Crossroads Blog | Institute National Security and Counterterrorism

Privacy, surveillance

Germany’s Cyber Security Law and Policy in Historical Perspective

According to the New York Times, German chancellor Angela Merkel put the National Security Agency’s (NSA) surveillance on her personal communications on a level with Eastern Germany’s notorious department of state security, the Ministerium für Staatssicherheit (StaSi). The Guardian reported on Tuesday on Merkel’s plain-spoken “This is like the Stasi” that she confronted President Barack Obama with, responding to the respective Snowden revelations in October.

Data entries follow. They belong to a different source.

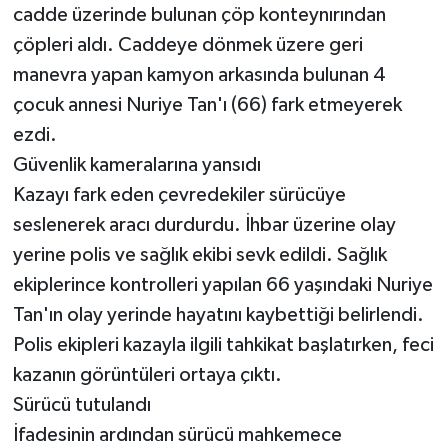
cadde üzerinde bulunan çöp konteynırından
çöpleri aldı. Caddeye dönmek üzere geri
manevra yapan kamyon arkasında bulunan 4
çocuk annesi Nuriye Tan'ı (66) fark etmeyerek
ezdi.
Güvenlik kameralarına yansıdı
Kazayı fark eden çevredekiler sürücüye
seslenerek aracı durdurdu. İhbar üzerine olay
yerine polis ve sağlık ekibi sevk edildi. Sağlık
ekiplerince kontrolleri yapılan 66 yaşındaki Nuriye
Tan'ın olay yerinde hayatını kaybettiği belirlendi.
Polis ekipleri kazayla ilgili tahkikat başlatırken, feci
kazanın görüntüleri ortaya çıktı.
Sürücü tutulandı
İfadesinin ardından sürücü mahkemece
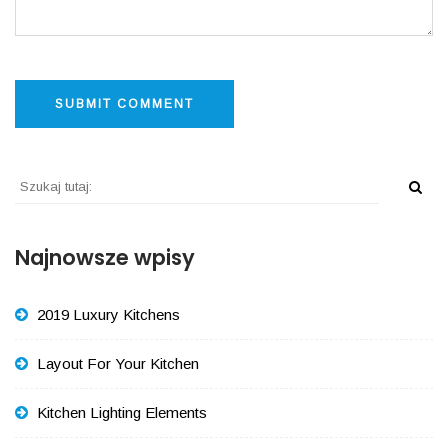
Najnowsze wpisy
2019 Luxury Kitchens
Layout For Your Kitchen
Kitchen Lighting Elements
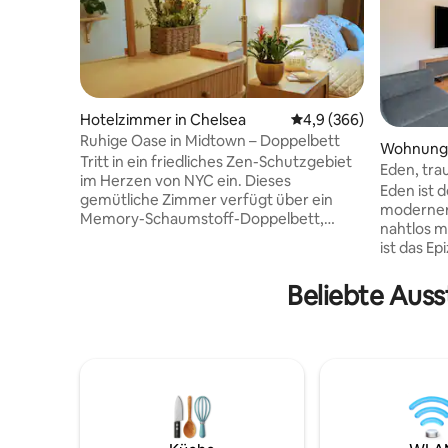
Hotelzimmer in Chelsea
Durchschnittliche Bew
4,9 (366)
Ruhige Oase in Midtown – Doppelbett
Wohnung 
Tritt in ein friedliches Zen-Schutzgebiet
Eden, tr
im Herzen von NYC ein. Dieses
in New Yo
Eden ist d
gemütliche Zimmer verfügt über ein
moderner
Memory-Schaumstoff-Doppelbett,
nahtlos m
einen Schreibtisch, einen Kleiderschrank,
ist das E
ein privates Waschbecken und ein
Bequemlic
sonnendurchflutetes Fenster. Genieße
unglaubli
Beliebte Auss
Pflanzen, natürliches Licht und ruhige
Herzen vo
Atmosphäre. Das gemeinsam genutzte
dein typi
Badezimmer im Flur ist privat und
Bemerken
makellos gehalten. Gäste haben auch
privater 
Zugang zu einem ruhigen Zen-Hinterhof,
Herman Mi
einem Essbereich, gefiltertem Wasser,
Nova Hybr
Kaffee und kostenlosen
Vari Desk
Frühstücksartikeln den ganzen Tag.
Soundsyst
Assistenzhunde mit entsprechenden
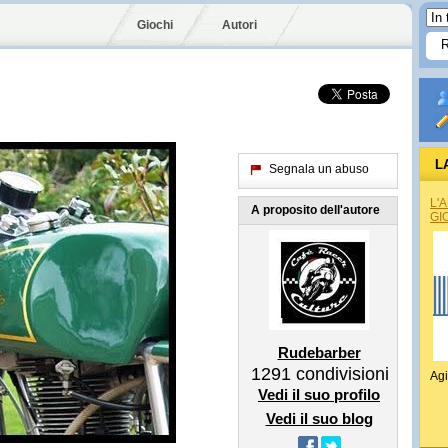
Giochi
Autori
L
Segnala un abuso
L'
A proposito dell'autore
GI
Rudebarber
1291
condivisioni
Agi
Vedi il suo profilo
Vedi il suo blog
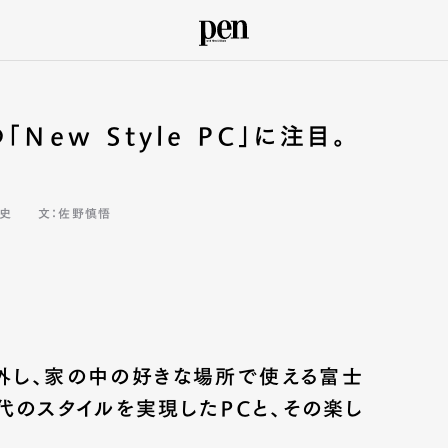
New Style PC」に注目。
淑史
文：佐野慎悟
外し、家の中の好きな場所で使える富士
新時代のスタイルを実現したPCと、その楽し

Merkel’s statement reflects Germany’s political culture of privacy, which has evolved as a result of well-known collective experiences in the 20th century. Eastern Germany’s Stasi penetrated a whole population to an unparalleled extent, often resulting in more dreadful than privacy related infringements. Before the German Democratic Republic (GDR) set up its pervasive surveillance, 3rd Reich’s secret state police, Hitler’s Geheime Staatspolizei (GeStaPo), had already a solid grip on the population and its political orientation.

This is another historical trauma that, together with GDR’s StaSi, keeps privacy in contemporary Germany highly valued. It does not only provide a telling historical context for Merkel’s remarks. It also illuminates the provenance of Germany’s comparably strict and protective privacy laws that govern public and private conduct in cyberspace, as well as the broad, critical resonance that the revelations of the NSA’s surveillance measures have triggered across the country.